Chapter 46 – The Awakening (Alora) Novel Free Online by L T Marshall

I feel like my hatred could melt steel, with the heat radiating from my fiery depths and I spin hysterically, ready to demolish my attacker. Body mid turn in furious speed when I realize he is on the other side of the room from me and looking at me like I have two heads. A good twelve feet away at the least and crouching down, panting heavily, as though he too is recovering.

“Woah, woah. Lorey, calm down, I didn’t do anything. Stop and breathe. Take a moment before you start again!” He jumps to his feet, hyperaware of my sudden rise. His palms up, facing me, flat out and he is completely naked, as am I, which only pushes me to heights of venomous hatred.

Claws fully extend as do my teeth and my body shudders as it begins to transform around me, ready to fight him and maim him until this pain inside of my heart starts to ebb. I’m crushed inside, as though my soul is ripped to shreds and hanging around my organs like unwanted trash on the wind. I’ve never felt this much aggression or blood lust, and I have him fully in my sights. My body tingling all over even though I have no memory of what he has put me through, but enough to know what he intended.

“What did you do to me? Why would you do that to me?” I scream at him, my voice pitched in raw, raspy, hysteria, but he raises his hands higher and pleads with me mentally. His eyes softening, with no attempt to turn, as he watches me at a distance.

Please stop and listen. Let me explain. I haven’t, and wouldn’t, do that to you.

He coaxes gently.

You raped me!!

I mentally scream back at him, not seeing anything around me anymore, just the pulsing beat of the vein in his throat as I hone in and know where I’ll be aiming with my take down bite, I don’t care if it ends us both. I’ll kill him for defiling me, destroying my trust in him, ravaging my heart and soul this way.

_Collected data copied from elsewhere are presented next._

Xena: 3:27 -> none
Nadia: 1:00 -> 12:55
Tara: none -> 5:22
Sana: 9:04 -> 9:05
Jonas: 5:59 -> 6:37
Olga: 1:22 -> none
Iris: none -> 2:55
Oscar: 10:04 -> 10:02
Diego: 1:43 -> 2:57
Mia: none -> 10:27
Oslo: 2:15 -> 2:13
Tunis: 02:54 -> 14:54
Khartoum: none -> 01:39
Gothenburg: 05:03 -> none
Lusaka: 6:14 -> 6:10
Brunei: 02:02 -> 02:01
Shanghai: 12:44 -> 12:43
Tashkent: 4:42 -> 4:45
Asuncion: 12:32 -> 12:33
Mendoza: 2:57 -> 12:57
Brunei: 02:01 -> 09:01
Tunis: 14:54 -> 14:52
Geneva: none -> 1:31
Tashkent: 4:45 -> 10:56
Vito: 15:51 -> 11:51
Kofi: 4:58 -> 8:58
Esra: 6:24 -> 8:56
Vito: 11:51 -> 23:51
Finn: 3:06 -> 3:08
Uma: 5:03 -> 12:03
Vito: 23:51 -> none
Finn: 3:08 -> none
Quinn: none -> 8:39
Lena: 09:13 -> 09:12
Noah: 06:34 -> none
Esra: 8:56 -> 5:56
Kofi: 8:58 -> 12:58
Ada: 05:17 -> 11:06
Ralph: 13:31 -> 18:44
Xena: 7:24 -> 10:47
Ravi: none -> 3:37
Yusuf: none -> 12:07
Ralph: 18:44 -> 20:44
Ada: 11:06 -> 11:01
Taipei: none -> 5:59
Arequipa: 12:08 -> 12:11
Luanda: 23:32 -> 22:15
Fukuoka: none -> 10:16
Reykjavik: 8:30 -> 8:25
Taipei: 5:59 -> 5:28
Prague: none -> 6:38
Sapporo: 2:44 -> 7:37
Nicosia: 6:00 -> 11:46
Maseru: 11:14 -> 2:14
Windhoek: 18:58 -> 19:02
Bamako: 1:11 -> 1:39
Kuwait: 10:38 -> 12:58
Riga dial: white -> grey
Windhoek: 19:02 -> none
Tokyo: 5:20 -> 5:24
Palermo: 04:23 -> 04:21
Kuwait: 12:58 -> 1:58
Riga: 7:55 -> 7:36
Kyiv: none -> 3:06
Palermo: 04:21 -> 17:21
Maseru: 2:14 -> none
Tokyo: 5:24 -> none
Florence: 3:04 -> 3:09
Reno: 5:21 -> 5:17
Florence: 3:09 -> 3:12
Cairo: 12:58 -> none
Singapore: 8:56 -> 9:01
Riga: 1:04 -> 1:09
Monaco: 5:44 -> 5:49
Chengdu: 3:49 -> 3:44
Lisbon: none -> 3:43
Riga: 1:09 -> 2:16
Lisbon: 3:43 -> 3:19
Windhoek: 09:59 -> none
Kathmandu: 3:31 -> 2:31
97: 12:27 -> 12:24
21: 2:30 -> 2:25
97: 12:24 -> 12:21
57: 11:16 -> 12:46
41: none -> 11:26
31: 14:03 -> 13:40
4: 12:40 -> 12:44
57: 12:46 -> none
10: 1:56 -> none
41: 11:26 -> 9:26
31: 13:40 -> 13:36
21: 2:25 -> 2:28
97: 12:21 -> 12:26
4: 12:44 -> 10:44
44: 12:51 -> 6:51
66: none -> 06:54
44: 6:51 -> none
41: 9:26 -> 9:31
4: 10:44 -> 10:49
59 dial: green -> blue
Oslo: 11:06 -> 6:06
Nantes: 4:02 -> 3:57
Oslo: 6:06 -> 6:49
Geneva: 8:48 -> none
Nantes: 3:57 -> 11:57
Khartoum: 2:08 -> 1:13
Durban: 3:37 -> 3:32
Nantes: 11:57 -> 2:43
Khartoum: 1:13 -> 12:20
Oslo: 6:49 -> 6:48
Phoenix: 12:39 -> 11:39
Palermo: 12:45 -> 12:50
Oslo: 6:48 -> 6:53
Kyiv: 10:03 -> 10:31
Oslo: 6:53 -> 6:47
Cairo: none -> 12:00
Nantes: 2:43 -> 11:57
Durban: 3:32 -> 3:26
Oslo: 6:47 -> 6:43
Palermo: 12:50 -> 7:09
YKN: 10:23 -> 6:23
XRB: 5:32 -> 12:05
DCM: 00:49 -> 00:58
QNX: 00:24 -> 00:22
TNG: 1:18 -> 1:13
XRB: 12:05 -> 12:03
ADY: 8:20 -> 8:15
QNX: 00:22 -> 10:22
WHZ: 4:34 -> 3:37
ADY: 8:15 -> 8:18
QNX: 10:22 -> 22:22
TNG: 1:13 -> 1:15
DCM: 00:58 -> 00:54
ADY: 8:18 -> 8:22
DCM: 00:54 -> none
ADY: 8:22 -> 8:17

He shakes his head, looking completely devastated and disheveled. Radiating so many emotions my way but I battle them back, like bouncing tennis balls off a glass wall.

NO, I did not! I never intended to either. Lorey, please, sit… I’ll stay here, you stay there, and just let me talk. I need you to calm down and listen. Think. Remember.

I’m breathing so heavily my chest is heaving and I can’t calm down. Especially not when he’s telling me to. He has no right; he can’t be serious with this shit after what he just did. He broke the trust, he broke us, he ruined the bond, and nothing will fix that.

My body is on fire, my blood like molten lava in my veins and I can already tell I’ve turned enough to heal the marks he made on my body because there is no pain and only dried blood. In fact, my complete lack of injury or any sort of niggling physical hurt, tell me I already turned, but I don’t know how if I was unconscious, or if that’s even possible if you’re not lucid. I shake it away and glare hatefully, focusing all my rage on his face.

I hate him so much I can almost taste it. I’ll never let him touch me again or come near me. I’ll rip his throat out if he tries. He’s disgusting and vile to me now and not who I thought he was. An abuser, unworthy as a leader; not worthy as a mate, as an alpha, and not as a lycanthrope.

“What did you do? Stop lying” It’s a hiss through a sob, a heartbreaking wail of betrayal, a howl from my wounded wolf and I’m completely desolate. I don’t believe him; about what he says he didn’t do because I don’t know. I blacked out while he was on top of me, doing things…. he had no intention of stopping. He said it… He commanded me. He tried to immobilize me so he could finish the deed.

“I had to make you snap. I told you it’s what I intended. And you did. It worked……You’re amazing…… your gift, baby, it’s fucking perfect.” There’s a moment of joy followed by a frown as he realizes I am not sharing in his celebrations or relaxing from my stance. Instead I blanche at him in stupefied silence. My brain having a moment and I literally think he might be some kind of sociopath, in denial about what he just did to me…or tried to…or… I don’t even know anymore.

“What are you talking about? I blacked out! How would I fucking do anything except lay there and succumb?” another sobbing wail, and Colton’s face completely drops, obvious regret written all over him and the overpowering sense of pain waving my way. I can feel him trying to tell me this isn’t how it seems, by using his emotion instead of words. I’m weakening as adrenalin wains, but I won’t relent, and try hard to brick up my wall once more, to keep him out.